Notons encore un détail historique. On dit que le meurtre des filles à leur naissance était pratiqué chez les anciens Arabes; Mahomet a interdit cette coutume odieuse, et on lui a fait de cette réforme un titre d'honneur. Je crois qu'on en a exagéré l'importance; l'allusion qui est faite à ce genre de meurtres dans le Coran, ne doit s'appliquer qu'à des cas assez rares où des parents, pressés par l'extrême misère, tuaient leurs enfants qu'ils ne pouvaient nourrir, et tout d'abord leurs filles comme étant moins aptes au travail. Mahomet a blâmé cette pratique criminelle; il a aussi condamné la coutume qu'avaient les parents de faire des doléances à la naissance des enfants du sexe féminin; cette habitude, assez inoffensive au fond, se retrouverait encore dans quelques-unes de nos provinces françaises.

Hormis ces quelques points, il est impossible de prétendre que Mahomet se soit préoccupé d'élever ou d'ennoblir la situation de la femme. Sa loi, sur ce chapitre, demeure sans doute la plus dure et la plus brutale qu'ait connue l'humanité.


Malgré ce poids que l'islam fait peser sur leur sexe, il ne manque pas dans cette religion de femmes distinguées; mais on doit les considérer comme des personnalités d'exception.

On sait, qu'à son origine, l'islam eut des femmes célèbres; une liberté plus grande régnait alors; les mœurs gardaient encore quelque chose de la facilité qu'elles avaient au temps du paganisme.

A peine est-il besoin de citer les noms de Fâtimah, la fille du prophète, morte peu de temps après lui, dont la mémoire est demeurée en vénération chez les Musulmans chiites, et d'Ayéchah, l'épouse préférée du prophète; il l'avait prise toute jeune, alors qu'il était vieux; elle vécut longtemps, prit part aux guerres civiles, contribua à établir les traditions, et fut appelée «la mère des croyants». Dans le camp des ennemis de l'islam on vit aussi à cette époque des femmes d'un caractère très âpre et très accentué.

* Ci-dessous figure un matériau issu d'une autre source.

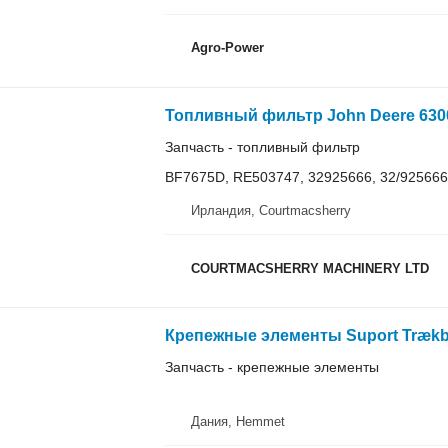
Agro-Power
Запчасть - топливный фильтр
BF7675D, RE503747, 32925666, 32/925666
Ирландия, Courtmacsherry
COURTMACSHERRY MACHINERY LTD
Крепежные элементы Suport Trækbo
Запчасть - крепежные элементы
Дания, Hemmet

Sous Moawiah, au premier siècle de l'hégire, on trouve encore des personnes du sexe vivant avec une certaine liberté; mais déjà l'opinion se déclare contre elles. Une jeune fille de la famille de Moawiah, qui habitait Médine, sortait à cheval et prenait part à des courses; le khalife, averti de cette conduite, fit dire au gouverneur de Médine de se débarrasser d'elle; il faut entendre probablement de la mettre à mort. Des anecdotes de cette période nous montrent d'autres femmes recevant les hommes en tenue d'intérieur et sans voile[ [90].

Peu après les mœurs se resserrent, et le statut de la femme s'établit comme nous l'avons expliqué. Quelques dames pourtant continuent à se distinguer dans la piété et dans les œuvres de bienfaisance.

Aux origines du soufisme, en Syrie, on trouve des femmes ascètes. Il y avait des couvents de religieuses musulmanes en Egypte et à La Mecque, et il y eut en Orient des femmes honorées comme saintes: Sitta Néfîsah, de la famille d'Ali, est l'une des plus caractéristiques. Elle fit trente fois le pèlerinage de La Mecque, fut admirée par le docteur Châféi, et acquit une réputation de thaumaturge[ [91].

Cependant les saintes, sous le nom de maraboutes, se rencontrent surtout dans l'islam occidental, en Kabylie, au Maroc et chez les populations sahariennes. On leur donne le titre de Lallâ, qui signifie «madame» en berbère, ou de sitti ou de sîda, termes qui ont le même sens en arabe. Lallâ Marnia, qui a donné son nom à une localité d'Algérie voisine du Maroc, est une de ces saintes; elle était belle, savante et faisait des miracles.